Une notoriété pour la région

C'est justement dans le travail et le dévouement des quelque 350 bénévoles que réside le secret de la longévité des Régates, estime le directeur général, Michel Poirier.

Ça, et sans doute aussi grâce à un brin de résilience et de créativité. Car même la Deuxième Guerre mondiale n'aura pas réussi à forcer ce happening nautique à jeter l'ancre.

«Dans les années 40, les courses de bateau à moteur ont été remplacées par des courses de rameurs en raison des restrictions sur l'essence, raconte M. Poirier. Il n'y a eu aucune interruption depuis 1938.»

Et c'est bien tant mieux pour la région. Non seulement les Régates génèrent-elles des retombées économiques appréciables - environ 6 millions par année -, mais elles contribuent à bâtir la réputation de la ville.

«Depuis toujours, quand tu mentionnes Valleyfield, on l'associe aux Régates partout au Québec, note le DG. C'est l'événement le plus important dans notre région. Les gens le savent, et c'est un moteur de développement touristique important.»

Le public d'abord

Évidemment, il n'y a pas uniquement au sein du personnel que l'on ressent une passion indéfectible pour les Régates. Chez les nombreux spectateurs aussi, qui ont fait fi de la chaleur accablante du week-end pour assister aux courses.

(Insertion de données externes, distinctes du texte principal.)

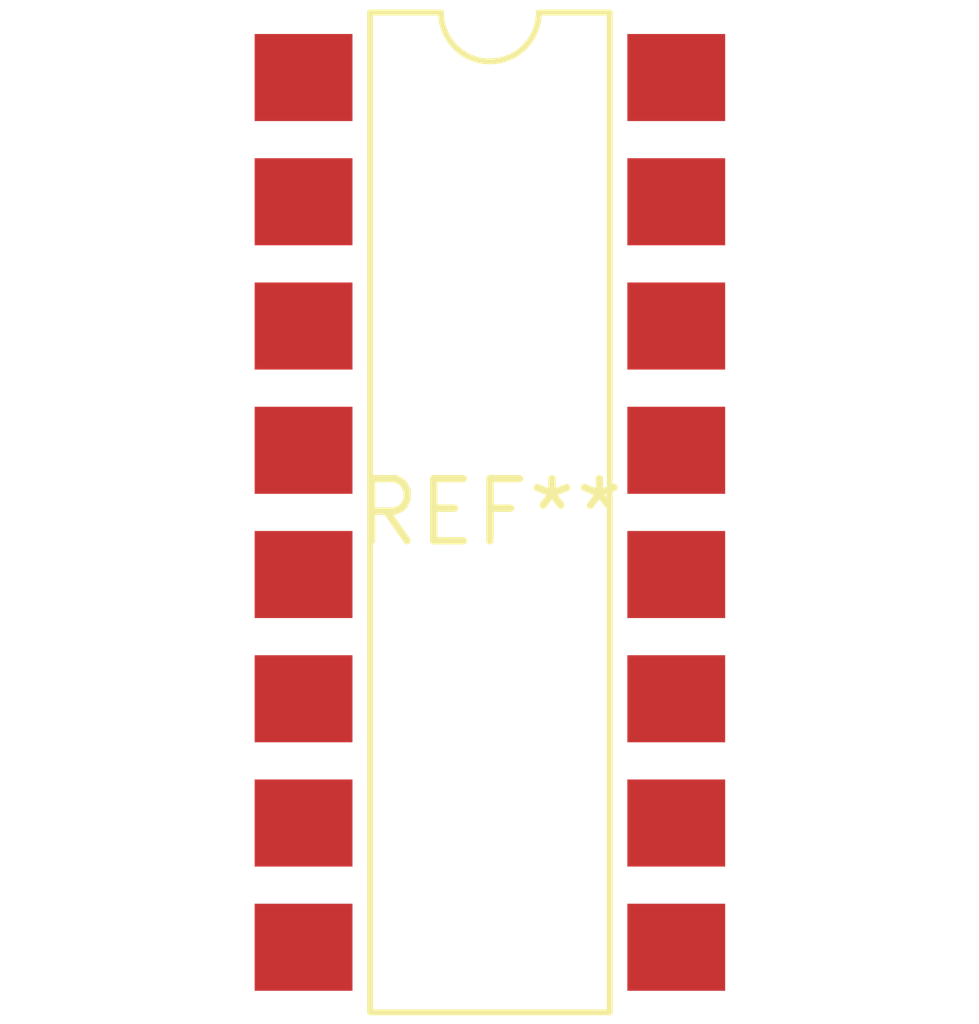
<source format=kicad_pcb>
(kicad_pcb (version 20240108) (generator pcbnew)

  (general
    (thickness 1.6)
  )

  (paper "A4")
  (layers
    (0 "F.Cu" signal)
    (31 "B.Cu" signal)
    (32 "B.Adhes" user "B.Adhesive")
    (33 "F.Adhes" user "F.Adhesive")
    (34 "B.Paste" user)
    (35 "F.Paste" user)
    (36 "B.SilkS" user "B.Silkscreen")
    (37 "F.SilkS" user "F.Silkscreen")
    (38 "B.Mask" user)
    (39 "F.Mask" user)
    (40 "Dwgs.User" user "User.Drawings")
    (41 "Cmts.User" user "User.Comments")
    (42 "Eco1.User" user "User.Eco1")
    (43 "Eco2.User" user "User.Eco2")
    (44 "Edge.Cuts" user)
    (45 "Margin" user)
    (46 "B.CrtYd" user "B.Courtyard")
    (47 "F.CrtYd" user "F.Courtyard")
    (48 "B.Fab" user)
    (49 "F.Fab" user)
    (50 "User.1" user)
    (51 "User.2" user)
    (52 "User.3" user)
    (53 "User.4" user)
    (54 "User.5" user)
    (55 "User.6" user)
    (56 "User.7" user)
    (57 "User.8" user)
    (58 "User.9" user)
  )

  (setup
    (pad_to_mask_clearance 0)
    (pcbplotparams
      (layerselection 0x00010fc_ffffffff)
      (plot_on_all_layers_selection 0x0000000_00000000)
      (disableapertmacros false)
      (usegerberextensions false)
      (usegerberattributes false)
      (usegerberadvancedattributes false)
      (creategerberjobfile false)
      (dashed_line_dash_ratio 12.000000)
      (dashed_line_gap_ratio 3.000000)
      (svgprecision 4)
      (plotframeref false)
      (viasonmask false)
      (mode 1)
      (useauxorigin false)
      (hpglpennumber 1)
      (hpglpenspeed 20)
      (hpglpendiameter 15.000000)
      (dxfpolygonmode false)
      (dxfimperialunits false)
      (dxfusepcbnewfont false)
      (psnegative false)
      (psa4output false)
      (plotreference false)
      (plotvalue false)
      (plotinvisibletext false)
      (sketchpadsonfab false)
      (subtractmaskfromsilk false)
      (outputformat 1)
      (mirror false)
      (drillshape 1)
      (scaleselection 1)
      (outputdirectory "")
    )
  )

  (net 0 "")

  (footprint "SMDIP-16_W7.62mm" (layer "F.Cu") (at 0 0))

)

</source>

«Notre clientèle est composée à tout près de 70% de locaux, c'est-à-dire de gens demeurant à moins de 40 km de Valleyfield, explique Michel Poirier. Trente pour cent viennent de l'extérieur et, là-dessus, environ 5 % ou 6 % de l'extérieur du Québec.»

Jonathan Boilard, professeur dans une école de Montréal, est l'un de ces fidèles. Difficile de le rater à travers la foule, d'ailleurs. Il se promène vêtu d'un accoutrement semblable à celui d'un amiral britannique d'autrefois, casquette et tunique rouge incluses. Il avoue avoir un peu chaud.

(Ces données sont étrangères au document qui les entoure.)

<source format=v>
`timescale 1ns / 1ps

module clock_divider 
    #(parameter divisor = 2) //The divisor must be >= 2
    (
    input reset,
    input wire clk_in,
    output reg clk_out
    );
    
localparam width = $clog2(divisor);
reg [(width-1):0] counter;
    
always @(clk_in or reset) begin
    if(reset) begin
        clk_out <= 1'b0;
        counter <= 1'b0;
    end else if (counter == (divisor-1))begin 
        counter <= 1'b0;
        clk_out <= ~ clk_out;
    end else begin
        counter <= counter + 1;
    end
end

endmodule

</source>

«C'est une fête en soi, indique-t-il. On est 19 de Montréal qui viennent chaque année. Il y en a qui prennent leurs vacances en conséquence.»

«Je dis souvent qu'on ne fait pas cet événement pour les coureurs, on fait un événement pour le public qui vient vous voir, souligne Michel Poirier. C'est sûr qu'en tant que pilotes, ils doivent avoir du plaisir. Mais si c'était juste pour les coureurs, on ne se casserait pas la tête pour avoir cette infrastructure. Quand le public est là, c'est sûr que ça fait plaisir.»

M. Boilard fréquente les Régates depuis sa plus tendre enfance. Qu'est-ce qui l'attire ici année après année?

«La vitesse, le danger du sport, mais aussi l'accessibilité aux pilotes, répond-il. Tu peux t'asseoir dans leur bateau et prendre des photos, contrairement à la Formule 1. Ici, à Valleyfield, les gens sont très accueillants et nous reçoivent bien. Je pense que c'est ce qui fait la différence avec nous autres à Montréal. C'est le 75e anniversaire cette année. Je pense qu'on est encore bons pour un autre 75 ans», affirme-t-il.

À voir la passion et la ferveur qui habitent tout ce beau monde aux Régates, il est tout à fait permis de le croire.